Shirley Jackson’s story, Home is another favourite, very much in the style of her Dark Tales collection which I wrote about earlier this year.
Ethel Sloane and her husband, Jim, have just moved into their new house (previously occupied by the Sandersons) which they are now doing up. As Ethel goes about the local town, buying groceries and materials for the home, she wants everyone to take note of her. By nature, she is a rather boastful, self-important individual, qualities that Jackson highlights from the start.
Ethel Sloane liked having bought the old Sanderson place, and she liked walking the single street of the village, and most of all she liked knowing that people knew who she was. (p. 120)
One day, when the weather is atrocious, the locals warn Ethel not to take her usual road to the house; but being stubborn and self-reliant, she promptly ignores them and goes ahead as planned. On the way home, Ethel sees an old woman and child by the roadside getting soaked in the pouring rain, so she stops and offers them a lift home. The barefoot boy is wearing pyjamas and wrapped in a blanket – discoveries that make Ethel furious with the woman for neglecting the child’s welfare in this way. Once they are all in the car, the woman tells Ethel that she wants to go to the Sanderson place – the house that Ethel and Jim now own.

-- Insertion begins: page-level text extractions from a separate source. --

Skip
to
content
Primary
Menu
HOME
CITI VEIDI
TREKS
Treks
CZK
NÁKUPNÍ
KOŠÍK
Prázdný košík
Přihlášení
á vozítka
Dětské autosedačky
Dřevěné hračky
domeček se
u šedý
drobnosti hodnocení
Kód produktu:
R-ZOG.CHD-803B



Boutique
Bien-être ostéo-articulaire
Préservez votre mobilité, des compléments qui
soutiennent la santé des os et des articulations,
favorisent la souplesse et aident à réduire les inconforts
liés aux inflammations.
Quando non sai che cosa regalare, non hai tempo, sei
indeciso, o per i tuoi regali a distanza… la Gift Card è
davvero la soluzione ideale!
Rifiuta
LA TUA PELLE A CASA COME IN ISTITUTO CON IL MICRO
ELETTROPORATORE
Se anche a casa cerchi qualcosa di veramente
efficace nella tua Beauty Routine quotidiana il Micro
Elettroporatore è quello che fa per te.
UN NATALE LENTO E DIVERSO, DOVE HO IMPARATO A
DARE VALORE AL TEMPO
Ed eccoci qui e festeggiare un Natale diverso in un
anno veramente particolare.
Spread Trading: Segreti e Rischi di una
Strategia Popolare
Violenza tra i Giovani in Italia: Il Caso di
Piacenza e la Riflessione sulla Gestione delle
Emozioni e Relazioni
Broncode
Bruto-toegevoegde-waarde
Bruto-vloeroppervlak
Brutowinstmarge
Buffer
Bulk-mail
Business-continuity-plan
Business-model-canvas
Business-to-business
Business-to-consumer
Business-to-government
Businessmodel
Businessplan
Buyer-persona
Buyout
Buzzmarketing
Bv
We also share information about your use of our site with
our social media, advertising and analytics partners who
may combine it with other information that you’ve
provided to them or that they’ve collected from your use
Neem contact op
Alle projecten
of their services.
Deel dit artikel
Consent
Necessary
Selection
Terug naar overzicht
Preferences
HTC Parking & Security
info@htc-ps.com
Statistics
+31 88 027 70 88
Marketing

It would be unfair of me to reveal what happens next, save to say that it is truly creepy. An excellent story that exposes some of our fears and failings to excellent effect.
I also really loved The Mask by Robert W. Chambers, a writer I hadn’t come across before. This is a deeply affecting story of loss, sadness and unrequited love, set amongst the artistic world of 19th century Paris. The writing is beautiful, really elegant and graceful; and while the story itself is a melancholic one, it ends on a note of renewal and optimism.
Other stories include Young Goodman Brown by Nathaniel Hawthorne, an exploration of the forces that drive susceptible people towards sin and evil (fans of folk horror will likely enjoy this one); Spunk by Zora Neale Hurston, a tale of passion and revenge that combines realist and occult elements; and The Masque of the Red Death by Edgar Allen Poe, a chilling little story about the stealthy advance of a deadly plague (suitably timely).
In short, American Midnight is a wide-ranging selection of unsettling stories, shot through with striking imagery and a palpable sense of unease. A fascinating collection that explores some of the mystery and darkness in America’s chequered past.